** TASK OBJECTIVE **
Continue the forum thread on verifying property ownership before issuing building permits, starting after its final post.

# Varifing Property Ownership



## joetheinspector (Aug 9, 2012)

As a municipal Building Department other than an owners affidavit do we have a responsibility to confirm property ownership (make sure the property owner is ok with issuing the permit to the contractor)?

If we issue a permit that includes an owners affidavit and it is later determined that the affidavit is not from the property owner do we have any liability?


----------



## steveray (Aug 9, 2012)

I doubt it....sounds like perjury or forgery to me...


----------



## Coug Dad (Aug 9, 2012)

Probably a good question for your City Attorney.  I would hate to defend a permitted demolished home based upon a forged owners cert.


----------



## khsmith55 (Aug 9, 2012)

The best system I have seen for this problem is to provide a line on the building permit application for the Tax parcel number of the property. At the time of permit the administrative staff would pull up the Assessors record which identified the Owner, they also required a signed form from the Owner identifying who was authorized to submit for a permit on their behalf.

** RECORD SET **
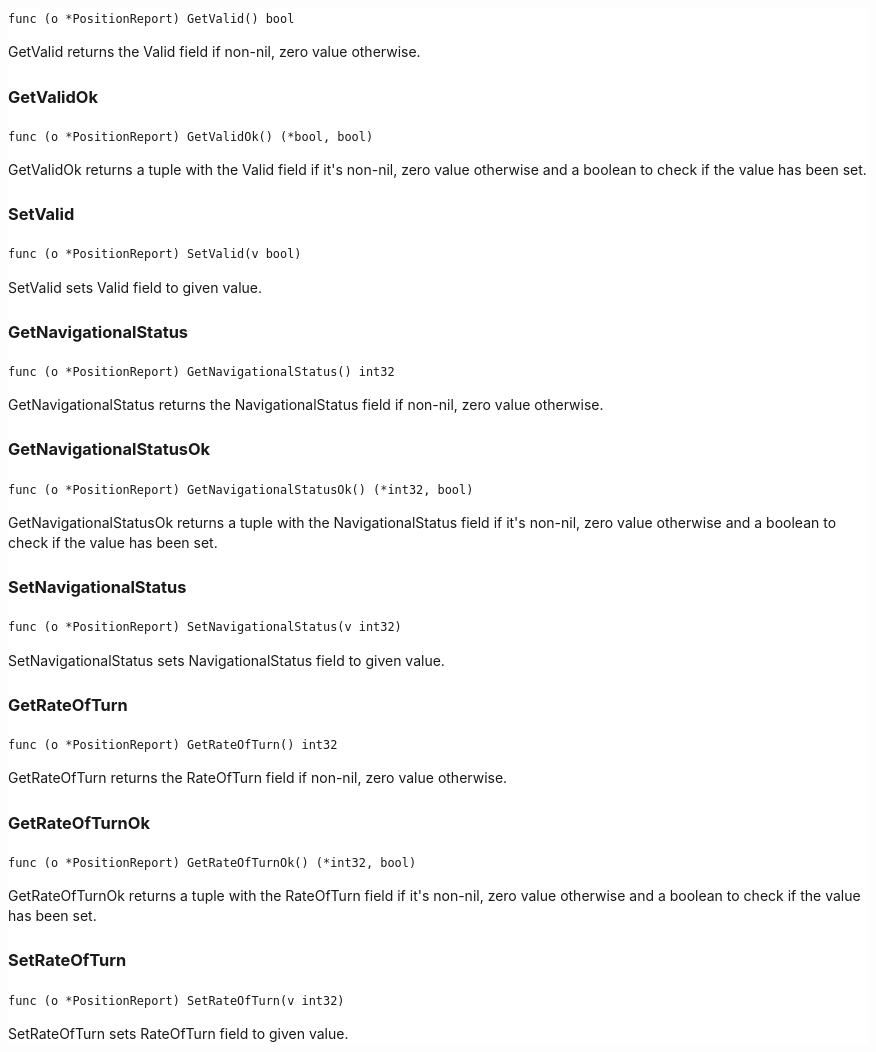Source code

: `func (o *PositionReport) GetValid() bool`

GetValid returns the Valid field if non-nil, zero value otherwise.

### GetValidOk

`func (o *PositionReport) GetValidOk() (*bool, bool)`

GetValidOk returns a tuple with the Valid field if it's non-nil, zero value otherwise
and a boolean to check if the value has been set.

### SetValid

`func (o *PositionReport) SetValid(v bool)`

SetValid sets Valid field to given value.


### GetNavigationalStatus

`func (o *PositionReport) GetNavigationalStatus() int32`

GetNavigationalStatus returns the NavigationalStatus field if non-nil, zero value otherwise.

### GetNavigationalStatusOk

`func (o *PositionReport) GetNavigationalStatusOk() (*int32, bool)`

GetNavigationalStatusOk returns a tuple with the NavigationalStatus field if it's non-nil, zero value otherwise
and a boolean to check if the value has been set.

### SetNavigationalStatus

`func (o *PositionReport) SetNavigationalStatus(v int32)`

SetNavigationalStatus sets NavigationalStatus field to given value.


### GetRateOfTurn

`func (o *PositionReport) GetRateOfTurn() int32`

GetRateOfTurn returns the RateOfTurn field if non-nil, zero value otherwise.

### GetRateOfTurnOk

`func (o *PositionReport) GetRateOfTurnOk() (*int32, bool)`

GetRateOfTurnOk returns a tuple with the RateOfTurn field if it's non-nil, zero value otherwise
and a boolean to check if the value has been set.

### SetRateOfTurn

`func (o *PositionReport) SetRateOfTurn(v int32)`

SetRateOfTurn sets RateOfTurn field to given value.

** ANSWER TO THE PROBLEM **
----------



## BSS (Aug 9, 2012)

Greetings,

We have an affidavit here we use that was prepared by the city atty. It's only used when we can't verify through Taxnet or the appraisers office.

BSS aka BSSTG


----------



## TheCommish (Aug 9, 2012)

permits are signerd under the pains of purgery that all statments and information  is true


----------



## brudgers (Aug 10, 2012)

I am not an attorney.

  But the key is having a procedure which is always followed.

  Even if it's wrong.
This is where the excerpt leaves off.